**Problems and tasks**:
1. In the entries, from the line with "Please could you tell me the current" to the line with "A: **87.5** kV", replace "most helpful" with "very useful" and keep every other word unchanged.
2. Write the next part of the DPDK NetDevice text, beginning right after its last sentence.

**Document passage**:
****************

13.3. DPDK NetDevice

Data Plane Development Kit (DPDK) is a library hosted by The Linux Foundation to accelerate packet processing workloads (https://www.dpdk.org/).

The DpdkNetDevice class provides the implementation of a network device which uses DPDK’s fast packet processing abilities and bypasses the kernel. This class is included in the src/fd-net-device model. The DpdkNetDevice class inherits the FdNetDevice class and overrides the functions which are required by ns-3 to interact with DPDK environment.

The DpdkNetDevice for ns-3 [Patel2019] was developed by Harsh Patel, Hrishikesh Hiraskar and Mohit P. Tahiliani. They were supported by Intel Technology India Pvt. Ltd., Bangalore for this work.

[Patel2019]Harsh Patel, Hrishikesh Hiraskar, Mohit P. Tahiliani, “Extending Network Emulation Support in ns-3 using DPDK”, Proceedings of the 2019 Workshop on ns-3, ACM, Pages 17-24, (https://dl.acm.org/doi/abs/10.1145/3321349.3321358)

13.3.1. Model Description

DpdkNetDevice is a network device which provides network emulation capabilities i.e. to allow simulated nodes to interact with real hosts and vice versa. The main feature of the DpdkNetDevice is that is uses the Environment Abstraction Layer (EAL) provided by DPDK to perform fast packet processing. EAL hides the device specific attributes from the applications and provides an interface via which the applications can interact directly with the Network Interface Card (NIC). This allows ns-3 to send/receive packets directly to/from the NIC without the kernel involvement.

****************

**Extracted entries**:
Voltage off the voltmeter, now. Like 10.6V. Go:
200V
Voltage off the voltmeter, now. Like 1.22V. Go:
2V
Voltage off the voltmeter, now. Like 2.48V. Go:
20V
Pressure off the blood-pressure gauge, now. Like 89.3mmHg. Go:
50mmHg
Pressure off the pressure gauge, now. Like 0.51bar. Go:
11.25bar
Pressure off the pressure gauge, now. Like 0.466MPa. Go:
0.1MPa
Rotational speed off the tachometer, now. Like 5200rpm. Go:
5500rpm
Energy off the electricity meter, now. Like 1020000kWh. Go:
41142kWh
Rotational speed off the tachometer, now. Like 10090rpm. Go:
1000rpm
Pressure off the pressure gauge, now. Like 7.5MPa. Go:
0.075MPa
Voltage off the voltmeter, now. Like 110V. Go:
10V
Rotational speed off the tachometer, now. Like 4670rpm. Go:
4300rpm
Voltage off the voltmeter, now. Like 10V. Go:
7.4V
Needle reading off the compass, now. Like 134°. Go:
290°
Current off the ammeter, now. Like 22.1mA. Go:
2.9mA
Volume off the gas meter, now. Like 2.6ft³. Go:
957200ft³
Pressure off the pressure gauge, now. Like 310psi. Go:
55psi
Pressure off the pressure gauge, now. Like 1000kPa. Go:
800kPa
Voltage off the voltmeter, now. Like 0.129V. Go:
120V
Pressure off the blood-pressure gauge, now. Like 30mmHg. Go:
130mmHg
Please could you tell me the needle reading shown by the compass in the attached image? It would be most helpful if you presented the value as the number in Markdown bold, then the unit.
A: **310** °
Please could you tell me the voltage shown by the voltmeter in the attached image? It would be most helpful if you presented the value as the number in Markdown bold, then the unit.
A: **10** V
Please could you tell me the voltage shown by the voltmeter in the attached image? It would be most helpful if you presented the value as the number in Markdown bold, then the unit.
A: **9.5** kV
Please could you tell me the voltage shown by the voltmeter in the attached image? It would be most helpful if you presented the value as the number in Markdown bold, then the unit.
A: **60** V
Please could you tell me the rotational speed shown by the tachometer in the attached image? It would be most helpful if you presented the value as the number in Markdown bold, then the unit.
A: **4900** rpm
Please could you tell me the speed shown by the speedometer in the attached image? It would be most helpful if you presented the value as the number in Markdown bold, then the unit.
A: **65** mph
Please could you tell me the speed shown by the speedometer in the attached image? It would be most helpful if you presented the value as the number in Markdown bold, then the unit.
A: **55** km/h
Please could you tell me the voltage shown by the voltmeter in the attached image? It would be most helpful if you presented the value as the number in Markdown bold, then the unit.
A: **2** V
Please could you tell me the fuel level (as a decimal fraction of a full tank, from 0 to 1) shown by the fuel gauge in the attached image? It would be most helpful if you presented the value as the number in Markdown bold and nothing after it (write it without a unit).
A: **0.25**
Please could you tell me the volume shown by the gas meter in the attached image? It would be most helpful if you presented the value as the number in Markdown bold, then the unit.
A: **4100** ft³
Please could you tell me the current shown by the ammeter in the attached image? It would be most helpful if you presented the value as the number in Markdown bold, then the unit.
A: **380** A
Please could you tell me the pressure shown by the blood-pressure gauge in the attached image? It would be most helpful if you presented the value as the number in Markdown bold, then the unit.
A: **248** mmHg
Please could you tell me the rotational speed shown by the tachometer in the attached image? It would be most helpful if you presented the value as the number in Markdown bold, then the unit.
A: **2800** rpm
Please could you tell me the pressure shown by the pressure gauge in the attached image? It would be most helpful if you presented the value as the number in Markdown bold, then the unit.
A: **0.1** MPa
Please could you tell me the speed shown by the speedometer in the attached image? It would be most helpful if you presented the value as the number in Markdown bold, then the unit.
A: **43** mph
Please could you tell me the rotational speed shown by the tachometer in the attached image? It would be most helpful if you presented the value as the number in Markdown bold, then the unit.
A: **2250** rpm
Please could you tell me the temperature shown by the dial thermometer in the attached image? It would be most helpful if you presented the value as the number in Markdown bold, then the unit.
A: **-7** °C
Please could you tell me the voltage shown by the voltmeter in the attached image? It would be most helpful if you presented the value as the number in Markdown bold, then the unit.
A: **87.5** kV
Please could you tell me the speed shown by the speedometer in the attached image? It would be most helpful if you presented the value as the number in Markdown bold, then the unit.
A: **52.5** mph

****************

**Solved problems**:
1.
Please could you tell me the current shown by the ammeter in the attached image? It would be very useful if you presented the value as the number in Markdown bold, then the unit.
A: **380** A
Please could you tell me the pressure shown by the blood-pressure gauge in the attached image? It would be very useful if you presented the value as the number in Markdown bold, then the unit.
A: **248** mmHg
Please could you tell me the rotational speed shown by the tachometer in the attached image? It would be very useful if you presented the value as the number in Markdown bold, then the unit.
A: **2800** rpm
Please could you tell me the pressure shown by the pressure gauge in the attached image? It would be very useful if you presented the value as the number in Markdown bold, then the unit.
A: **0.1** MPa
Please could you tell me the speed shown by the speedometer in the attached image? It would be very useful if you presented the value as the number in Markdown bold, then the unit.
A: **43** mph
Please could you tell me the rotational speed shown by the tachometer in the attached image? It would be very useful if you presented the value as the number in Markdown bold, then the unit.
A: **2250** rpm
Please could you tell me the temperature shown by the dial thermometer in the attached image? It would be very useful if you presented the value as the number in Markdown bold, then the unit.
A: **-7** °C
Please could you tell me the voltage shown by the voltmeter in the attached image? It would be very useful if you presented the value as the number in Markdown bold, then the unit.
A: **87.5** kV

2.
13.3.1.1. Design

DpdkNetDevice is designed to act as an interface between ns-3 and DPDK environment. There are 3 main phases in the life cycle of DpdkNetDevice:

  • Initialization
  • Packet Transfer - Read and Write
  • Termination

13.3.1.1.1. Initialization

DpdkNetDeviceHelper model is responsible for the initialization of DpdkNetDevice. After this, the EAL is initialized, a memory pool is allocated, access to the Ethernet port is obtained and it is initialized, reception (Rx) and transmission (Tx) queues are set up on the port, Rx and Tx buffers are set up and LaunchCore method is called which will launch the HandleRx method to handle reading of packets in burst.

13.3.1.1.2. Packet Transfer

DPDK interacts with packet in the form of mbuf, a data structure provided by it, while ns-3 interacts with packets in the form of raw buffer. The packet transfer functions take care of converting DPDK mbufs to ns-3 buffers. The functions are read and write.

  • Read: HandleRx method takes care of reading the packets from NIC and transferring them to ns-3 Internet Stack. This function is called by LaunchCore method which is launched during initialization. It continuously polls the NIC using DPDK API for packets to read. It reads the mbuf packets in burst from NIC Rx ring, which are placed into Rx buffer upon read. For each mbuf packet in Rx buffer, it then converts it to ns-3 raw buffer and then forwards the packet to ns-3 Internet Stack.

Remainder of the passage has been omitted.